5 透明犬と鬼ごっこ⁉
「みんな、巻きこんじゃってごめんね」
田舎(いなか)から帰る電車の中で、わたしは改めて、三人に頭を下げた。
「ほんとになー。おわびにボスバーガーの新作シェイク一年分、まなみのおごりってことで」
「一年分⁉ 尊さん、そんな殺生(せっしょう)な……」
「だいたいおまえは警戒心(けいかいしん)なさすぎんだよ。そんなあやしい声にホイホイしたがってさ……」
「うう……じゃあ尊は声が聞こえてもムシする? 箱を見つけても開けない?」
わたしが聞くと、尊は胸をはってキッパリと。
「絶っっ対、開ける」
おいコラ!
「開けるんじゃん!」
「だって気になるだろ。オレは警戒するけど、その上で好奇心を優先する」
「やることは同じだから! えらそうに言える立場じゃないからね⁉」
「まあ、事故みたいなものだし、起きてしまったことを悔やんでもどうしようもないよ」
とりなすようにそう言ったのは若葉ちゃん。うう、いつもフォローありがとう。
「同感。俺たちはヒミツがバレたら人生が終わるかもしれない、運命共同体だ。仲間うちで言いあったところで、マイナス効果しかないだろう」
行成も、いつもながら冷静にコメントする。行成って、普段は口数少ないけど、必要な時は大人みたいな言葉でしっかり意見を言うんだよね。
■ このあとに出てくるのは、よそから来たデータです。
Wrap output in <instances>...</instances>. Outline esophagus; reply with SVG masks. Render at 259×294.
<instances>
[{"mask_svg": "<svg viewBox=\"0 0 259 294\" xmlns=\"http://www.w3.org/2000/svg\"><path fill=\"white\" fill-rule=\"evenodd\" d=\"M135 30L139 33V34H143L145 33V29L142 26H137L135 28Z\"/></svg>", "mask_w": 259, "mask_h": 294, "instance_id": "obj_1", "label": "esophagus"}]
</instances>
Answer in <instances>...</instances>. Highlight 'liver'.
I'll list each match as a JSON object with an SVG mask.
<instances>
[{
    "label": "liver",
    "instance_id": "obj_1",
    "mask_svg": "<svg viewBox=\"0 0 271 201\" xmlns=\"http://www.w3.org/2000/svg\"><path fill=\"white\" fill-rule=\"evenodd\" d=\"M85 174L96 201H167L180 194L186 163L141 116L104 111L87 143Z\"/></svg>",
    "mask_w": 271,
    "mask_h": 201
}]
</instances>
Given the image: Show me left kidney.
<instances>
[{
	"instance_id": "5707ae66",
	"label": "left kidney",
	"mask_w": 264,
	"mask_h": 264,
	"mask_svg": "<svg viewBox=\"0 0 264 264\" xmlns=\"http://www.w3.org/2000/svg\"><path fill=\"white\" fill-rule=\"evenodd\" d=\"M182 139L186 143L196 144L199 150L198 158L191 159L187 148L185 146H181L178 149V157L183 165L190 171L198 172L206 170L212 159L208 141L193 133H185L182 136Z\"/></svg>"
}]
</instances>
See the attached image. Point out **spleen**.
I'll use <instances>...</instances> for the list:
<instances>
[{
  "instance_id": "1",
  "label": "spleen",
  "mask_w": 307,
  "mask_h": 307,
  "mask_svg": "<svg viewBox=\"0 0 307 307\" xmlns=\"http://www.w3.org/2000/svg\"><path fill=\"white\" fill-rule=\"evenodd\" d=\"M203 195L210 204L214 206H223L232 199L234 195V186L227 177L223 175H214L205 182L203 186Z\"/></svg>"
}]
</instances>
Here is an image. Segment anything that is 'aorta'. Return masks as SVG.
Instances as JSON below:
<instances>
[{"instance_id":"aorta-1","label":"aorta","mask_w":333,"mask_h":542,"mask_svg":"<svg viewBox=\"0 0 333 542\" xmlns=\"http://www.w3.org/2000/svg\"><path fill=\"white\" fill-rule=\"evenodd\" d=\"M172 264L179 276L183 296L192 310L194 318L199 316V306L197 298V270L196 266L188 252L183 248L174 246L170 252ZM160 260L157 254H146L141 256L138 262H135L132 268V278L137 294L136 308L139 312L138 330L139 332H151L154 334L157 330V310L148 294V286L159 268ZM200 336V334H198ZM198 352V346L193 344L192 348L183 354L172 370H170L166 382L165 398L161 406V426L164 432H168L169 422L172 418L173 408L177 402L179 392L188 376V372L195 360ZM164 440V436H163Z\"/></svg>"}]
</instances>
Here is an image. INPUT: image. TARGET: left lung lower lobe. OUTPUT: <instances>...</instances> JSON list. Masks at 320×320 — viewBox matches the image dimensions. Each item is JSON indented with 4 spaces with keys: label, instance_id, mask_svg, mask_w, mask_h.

「でも、不思議な声が聞こえたのがまなみ、ってのは意外だな。こういうのは若葉がするどいだろ」
行成の指摘に、たしかに、と一同、うなずきあった。
繊細(せんさい)でよく気がまわる若葉ちゃんは、どうも霊感(れいかん)も強いようで。
子どものころからときどき、わたしたちには感じられないものを感じることがあったんだ。
いちばん印象に残ってるのは、小五の林間学校。
ホテルに着いたとたん、青ざめた若葉ちゃんいわく。
『なにかイヤな感じがする』
で、自由行動の時に地元の人に聞いたら、むかし、ホテルの裏手の森で、オーナーと従業員の心中事件があったんだって。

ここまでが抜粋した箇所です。